When a carmaker wants last year’s models off dealer lots at the beginning of the new year, one standard tactic is to offer incentives either to customers or to dealers. Rolls-Royce is an automaker with last year’s models on dealer lots at the beginning of the new year, and on top of that, a refreshed Cullinan and a refreshed Ghost are due later this year. That explains the dealer bulletin Cars Direct said it saw that informs dealers, “Rolls-Royce Motor Cars NA is introducing a Non-FS and Regional Rate Cash Program to stimulate sales and to promote all aging units to be retailed by the end of March 2024.” The cash specifics: $15,000 that can be spent on the $375,000 Cullinan and Black Badge Cullinan, as well as the $350,000 Ghost, Ghost Extended and Black Badge Ghost.
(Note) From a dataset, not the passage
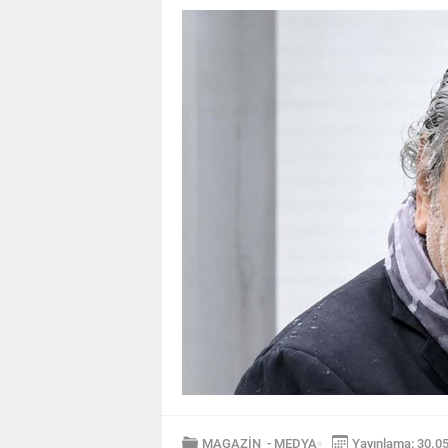
MAGAZİN
-
MEDYA
Yayınlama: 30.0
The “non-FS” part refers to the financial services division, meaning the vehicles in the promotion can’t be financed through the automaker’s loan department. BMW, Rolls-Royce’s parent company, makes this distinction regularly, offering a $9,900 “Non FS Credit” on the XM last November, for instance. In that case, buyers who did finance an XM through BMW Financial were also offered a $9,900 loan credit. No such deal on the English side of the Munich empire.
Because this is a factory-to-dealer incentive, dealers don’t need to disclose the offer nor give the buyer the benefit even if a buyer knows about it; this is a reward for the storefront for getting the model off the lot at a price the dealer is happy with, not an incentive for a shopper. Don’t get the idea that Rolls-Royce shoppers are put off by discounts, though. It’s all about the phrasing and the delivery. Dropping $15,000 on the hood would be unthinkable. A dealer asking an interested shopper who’s on the fence, “What if I threw in the 21-inch tri-colored pinstripe wheels you want and took $10,000 off?” Well, that’s making a deal, and everyone loves making a deal.
So if Santa was especially kind, or you were especially naughty and made your own bundle, there’s almost three months left to take advantage. According to the bulletin, the program ends March 31, 2024.